§ ACTIVITY: Your response should consist of the data that follows, repeated in full without alteration.

§ DATASET RECORDS:
<<<<

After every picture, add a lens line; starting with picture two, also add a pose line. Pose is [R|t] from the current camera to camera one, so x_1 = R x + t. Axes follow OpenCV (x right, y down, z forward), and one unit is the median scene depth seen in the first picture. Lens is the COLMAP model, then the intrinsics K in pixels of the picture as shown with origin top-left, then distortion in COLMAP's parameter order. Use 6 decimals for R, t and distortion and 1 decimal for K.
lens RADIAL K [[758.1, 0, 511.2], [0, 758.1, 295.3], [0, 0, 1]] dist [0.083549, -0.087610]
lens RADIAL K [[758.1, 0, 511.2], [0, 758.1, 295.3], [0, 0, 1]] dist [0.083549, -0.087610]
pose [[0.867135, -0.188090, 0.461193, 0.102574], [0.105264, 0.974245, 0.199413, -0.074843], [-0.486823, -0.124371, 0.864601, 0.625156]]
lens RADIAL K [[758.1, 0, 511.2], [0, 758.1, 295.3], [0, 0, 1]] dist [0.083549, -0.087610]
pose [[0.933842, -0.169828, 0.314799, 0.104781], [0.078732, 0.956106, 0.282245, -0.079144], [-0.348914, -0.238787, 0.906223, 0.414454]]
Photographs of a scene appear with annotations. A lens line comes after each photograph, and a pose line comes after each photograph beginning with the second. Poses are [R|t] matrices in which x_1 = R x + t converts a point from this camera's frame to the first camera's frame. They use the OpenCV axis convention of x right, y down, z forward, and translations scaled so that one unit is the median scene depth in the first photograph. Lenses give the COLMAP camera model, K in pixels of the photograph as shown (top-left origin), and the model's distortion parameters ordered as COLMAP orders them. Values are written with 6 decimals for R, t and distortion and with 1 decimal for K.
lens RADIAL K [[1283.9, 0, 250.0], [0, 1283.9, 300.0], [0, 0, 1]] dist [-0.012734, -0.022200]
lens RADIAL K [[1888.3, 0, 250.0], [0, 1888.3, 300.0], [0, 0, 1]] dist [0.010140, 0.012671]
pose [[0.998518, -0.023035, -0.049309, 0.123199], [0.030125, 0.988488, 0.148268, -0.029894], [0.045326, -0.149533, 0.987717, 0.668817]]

>>>>

§ RESPONSE TO THIS TASK:
After every picture, add a lens line; starting with picture two, also add a pose line. Pose is [R|t] from the current camera to camera one, so x_1 = R x + t. Axes follow OpenCV (x right, y down, z forward), and one unit is the median scene depth seen in the first picture. Lens is the COLMAP model, then the intrinsics K in pixels of the picture as shown with origin top-left, then distortion in COLMAP's parameter order. Use 6 decimals for R, t and distortion and 1 decimal for K.
lens RADIAL K [[758.1, 0, 511.2], [0, 758.1, 295.3], [0, 0, 1]] dist [0.083549, -0.087610]
lens RADIAL K [[758.1, 0, 511.2], [0, 758.1, 295.3], [0, 0, 1]] dist [0.083549, -0.087610]
pose [[0.867135, -0.188090, 0.461193, 0.102574], [0.105264, 0.974245, 0.199413, -0.074843], [-0.486823, -0.124371, 0.864601, 0.625156]]
lens RADIAL K [[758.1, 0, 511.2], [0, 758.1, 295.3], [0, 0, 1]] dist [0.083549, -0.087610]
pose [[0.933842, -0.169828, 0.314799, 0.104781], [0.078732, 0.956106, 0.282245, -0.079144], [-0.348914, -0.238787, 0.906223, 0.414454]]
Photographs of a scene appear with annotations. A lens line comes after each photograph, and a pose line comes after each photograph beginning with the second. Poses are [R|t] matrices in which x_1 = R x + t converts a point from this camera's frame to the first camera's frame. They use the OpenCV axis convention of x right, y down, z forward, and translations scaled so that one unit is the median scene depth in the first photograph. Lenses give the COLMAP camera model, K in pixels of the photograph as shown (top-left origin), and the model's distortion parameters ordered as COLMAP orders them. Values are written with 6 decimals for R, t and distortion and with 1 decimal for K.
lens RADIAL K [[1283.9, 0, 250.0], [0, 1283.9, 300.0], [0, 0, 1]] dist [-0.012734, -0.022200]
lens RADIAL K [[1888.3, 0, 250.0], [0, 1888.3, 300.0], [0, 0, 1]] dist [0.010140, 0.012671]
pose [[0.998518, -0.023035, -0.049309, 0.123199], [0.030125, 0.988488, 0.148268, -0.029894], [0.045326, -0.149533, 0.987717, 0.668817]]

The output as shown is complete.